_Work instructions:_
Copying task for the records below: reproduce each one exactly and drop the pictures.

◇ ◇ ◇

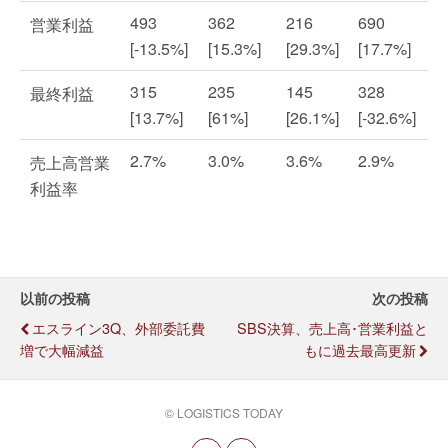
493
362
216
690
営業利益
[-13.5%]
[15.3%]
[29.3%]
[17.7%]
315
235
145
328
最終利益
[13.7%]
[61%]
[26.1%]
[-32.6%]
2.7%
3.0%
3.6%
2.9%
売上高営業
利益率
以前の投稿
次の投稿
エスライン3Q、外部委託費
SBS決算、売上高･営業利益と
増で大幅減益
もに過去最高更新
© LOGISTICS TODAY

◇ ◇ ◇

_Reply to the exercise:_
493
362
216
690
営業利益
[-13.5%]
[15.3%]
[29.3%]
[17.7%]
315
235
145
328
最終利益
[13.7%]
[61%]
[26.1%]
[-32.6%]
2.7%
3.0%
3.6%
2.9%
売上高営業
利益率
以前の投稿
次の投稿
エスライン3Q、外部委託費
SBS決算、売上高･営業利益と
増で大幅減益
もに過去最高更新
© LOGISTICS TODAY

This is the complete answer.